— TEXTO FORNECIDO —
§ §
Em face do acima exposto, uma vez que se justifica e se mostra ser proporcional procurar impedir a dispersão dos fundos remanescentes, entendemos que devem subsistir as medidas de suspensão das operações nas contas que receberam fundos com origem na ... e ainda de suspensão parcial das operações com os demais fundos que ainda se encontram em contas da mesma ....
Assim, nos termos do art. 49º da Lei 83/2017 de 18 de Agosto, promovemos:
A. se prorrogue por um novo período de três meses o bloqueio das seguintes operações:
De todas as operações a débito e da possibilidade de acesso por canais à distância, incluindo via cartões bancários, relativamente às seguintes contas:
conta junto do ..., com o no ..., a que corresponde 0 ..., titulada pela ..., com o NIF ...;
o conta junto do ... com o ..., titulada pela ..., com 0 NIF ...;
conta junto da ... com o ..., titulada pela ..., com 0 NIF ...;
conta junto da ... com O ..., titulada pela ..., com 0 NIF ...;
conta no ... com O ..., titulada pela ..., com 0 NIF ...;
conta ... no ..., titulada por AA, com 0 NIF ...;
conta ... no ..., titulada por AA, com 0 NIF ...;
conta ... com O ..., titulada por AA, com 0 NIF ....
B) Dos canais de acesso à distância, incluindo via cartões bancários, e de quaisquer operações de transferência de fundos para o exterior relativamente às seguintes contas:
conta na ..., a que corresponde o ..., titulada pela ..., com 0 NIF ...;
conta ..., também titulada pela ..., com 0 NIF ...;
conta no ... com o no ..., titulada pela ..., com 0 NIF ...;
conta no ... com o no ..., correspondente ao ..., bem como todas as contas de aplicações e valores mobiliários associadas, conexa com o cliente 526186 do mesmo Banco, que são tituladas pela ..., com 0 NIF ....
Mais promovemos se comunique a decisão que vier a ser proferida aos bancos onde se encontram as contas supra, sujeito ao dever de não divulgação.
§ §
— DADOS FORNECIDOS —

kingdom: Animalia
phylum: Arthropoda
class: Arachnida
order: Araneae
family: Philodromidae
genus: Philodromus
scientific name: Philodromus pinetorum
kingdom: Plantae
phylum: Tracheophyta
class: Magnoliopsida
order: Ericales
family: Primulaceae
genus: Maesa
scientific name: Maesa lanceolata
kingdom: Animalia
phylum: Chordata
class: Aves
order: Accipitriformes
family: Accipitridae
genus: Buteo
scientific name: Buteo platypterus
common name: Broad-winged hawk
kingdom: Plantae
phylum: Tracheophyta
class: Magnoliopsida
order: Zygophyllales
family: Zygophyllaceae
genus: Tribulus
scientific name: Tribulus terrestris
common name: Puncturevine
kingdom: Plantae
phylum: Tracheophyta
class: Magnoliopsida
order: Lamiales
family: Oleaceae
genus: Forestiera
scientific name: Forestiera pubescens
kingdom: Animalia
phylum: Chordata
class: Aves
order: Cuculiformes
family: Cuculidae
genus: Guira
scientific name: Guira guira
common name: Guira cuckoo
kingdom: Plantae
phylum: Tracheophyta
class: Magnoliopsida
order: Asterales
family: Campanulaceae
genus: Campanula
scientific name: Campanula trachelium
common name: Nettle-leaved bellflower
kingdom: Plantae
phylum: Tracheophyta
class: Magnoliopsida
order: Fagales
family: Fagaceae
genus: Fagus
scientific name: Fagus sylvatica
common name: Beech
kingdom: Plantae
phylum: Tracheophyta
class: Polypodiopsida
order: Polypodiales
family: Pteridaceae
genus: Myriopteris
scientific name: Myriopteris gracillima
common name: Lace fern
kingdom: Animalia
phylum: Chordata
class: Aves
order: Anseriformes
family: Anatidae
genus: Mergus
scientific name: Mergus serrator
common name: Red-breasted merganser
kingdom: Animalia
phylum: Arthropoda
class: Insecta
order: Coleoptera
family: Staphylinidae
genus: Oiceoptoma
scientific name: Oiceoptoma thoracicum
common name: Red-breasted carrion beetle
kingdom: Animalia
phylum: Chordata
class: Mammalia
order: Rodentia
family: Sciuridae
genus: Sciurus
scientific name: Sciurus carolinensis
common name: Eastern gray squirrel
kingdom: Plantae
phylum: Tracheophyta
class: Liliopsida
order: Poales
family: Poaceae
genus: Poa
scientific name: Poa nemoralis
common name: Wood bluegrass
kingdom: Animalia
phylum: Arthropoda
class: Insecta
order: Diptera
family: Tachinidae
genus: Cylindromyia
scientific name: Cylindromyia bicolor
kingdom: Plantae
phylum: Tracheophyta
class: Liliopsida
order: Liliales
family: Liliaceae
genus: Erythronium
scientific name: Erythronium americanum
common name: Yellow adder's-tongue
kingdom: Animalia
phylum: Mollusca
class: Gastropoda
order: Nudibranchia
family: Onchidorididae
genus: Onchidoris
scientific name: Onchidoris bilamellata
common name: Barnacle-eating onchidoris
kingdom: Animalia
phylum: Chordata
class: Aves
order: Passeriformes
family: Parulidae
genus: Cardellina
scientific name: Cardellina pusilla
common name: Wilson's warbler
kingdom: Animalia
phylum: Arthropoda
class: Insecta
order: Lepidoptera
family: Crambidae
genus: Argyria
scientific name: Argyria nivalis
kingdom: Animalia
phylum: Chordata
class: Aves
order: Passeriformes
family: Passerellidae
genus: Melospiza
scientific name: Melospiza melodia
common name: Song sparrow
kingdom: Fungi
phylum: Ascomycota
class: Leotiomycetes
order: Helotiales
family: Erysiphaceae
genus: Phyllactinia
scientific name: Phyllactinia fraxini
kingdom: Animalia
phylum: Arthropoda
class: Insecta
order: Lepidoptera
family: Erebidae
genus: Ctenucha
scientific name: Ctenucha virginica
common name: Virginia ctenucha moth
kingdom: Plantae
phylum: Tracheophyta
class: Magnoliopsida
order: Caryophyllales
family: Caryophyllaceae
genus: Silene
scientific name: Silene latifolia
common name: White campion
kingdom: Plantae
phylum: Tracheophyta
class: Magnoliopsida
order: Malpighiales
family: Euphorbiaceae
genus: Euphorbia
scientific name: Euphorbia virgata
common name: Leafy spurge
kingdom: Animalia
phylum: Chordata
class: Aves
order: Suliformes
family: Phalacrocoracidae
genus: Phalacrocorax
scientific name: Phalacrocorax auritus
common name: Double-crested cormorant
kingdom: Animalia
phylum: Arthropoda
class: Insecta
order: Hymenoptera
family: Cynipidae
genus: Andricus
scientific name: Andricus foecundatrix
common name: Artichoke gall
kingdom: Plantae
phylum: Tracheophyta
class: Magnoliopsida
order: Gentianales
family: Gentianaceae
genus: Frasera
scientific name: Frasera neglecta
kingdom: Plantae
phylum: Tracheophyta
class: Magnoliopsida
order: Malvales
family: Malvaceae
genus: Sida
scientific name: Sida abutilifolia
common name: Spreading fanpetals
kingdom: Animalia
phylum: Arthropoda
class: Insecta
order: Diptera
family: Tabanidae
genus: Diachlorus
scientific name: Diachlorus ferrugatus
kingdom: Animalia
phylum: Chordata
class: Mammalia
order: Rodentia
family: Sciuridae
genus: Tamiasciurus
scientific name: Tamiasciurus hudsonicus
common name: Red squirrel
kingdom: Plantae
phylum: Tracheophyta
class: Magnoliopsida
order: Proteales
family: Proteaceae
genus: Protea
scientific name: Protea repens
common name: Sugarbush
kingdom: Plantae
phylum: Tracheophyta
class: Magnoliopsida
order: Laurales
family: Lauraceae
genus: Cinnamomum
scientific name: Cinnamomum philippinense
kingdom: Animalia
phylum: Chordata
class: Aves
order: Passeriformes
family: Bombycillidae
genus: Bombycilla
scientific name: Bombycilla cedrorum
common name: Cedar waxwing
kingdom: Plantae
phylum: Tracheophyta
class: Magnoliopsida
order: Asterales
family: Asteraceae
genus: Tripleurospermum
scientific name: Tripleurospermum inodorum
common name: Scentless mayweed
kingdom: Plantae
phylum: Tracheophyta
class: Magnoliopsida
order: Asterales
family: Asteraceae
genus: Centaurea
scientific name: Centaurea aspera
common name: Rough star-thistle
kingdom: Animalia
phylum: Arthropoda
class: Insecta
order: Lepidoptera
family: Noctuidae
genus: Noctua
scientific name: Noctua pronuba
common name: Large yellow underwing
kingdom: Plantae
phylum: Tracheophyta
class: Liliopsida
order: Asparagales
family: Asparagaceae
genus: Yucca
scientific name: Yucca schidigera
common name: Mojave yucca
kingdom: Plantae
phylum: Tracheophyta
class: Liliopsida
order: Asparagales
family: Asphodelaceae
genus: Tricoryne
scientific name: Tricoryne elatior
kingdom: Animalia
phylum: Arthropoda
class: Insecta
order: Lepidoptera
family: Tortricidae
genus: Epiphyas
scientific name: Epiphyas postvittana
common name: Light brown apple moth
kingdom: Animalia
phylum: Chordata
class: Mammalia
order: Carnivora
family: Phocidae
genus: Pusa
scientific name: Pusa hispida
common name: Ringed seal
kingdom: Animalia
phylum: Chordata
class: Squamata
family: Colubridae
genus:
§ §
— A SUA TAREFA —
Responda, com base no texto fornecido, às seguintes perguntas:
1. Ao abrigo de que artigo e de que lei é feita a promoção?
2. Por que período se pede a prorrogação do bloqueio das operações?
3. A que dever fica sujeita a comunicação da decisão aos bancos?
Os registos não são necessários para esta tarefa.

— RESPOSTA —
1. Art. 49º da Lei 83/2017, de 18 de Agosto.
2. Por um novo período de três meses.
3. Ao dever de não divulgação.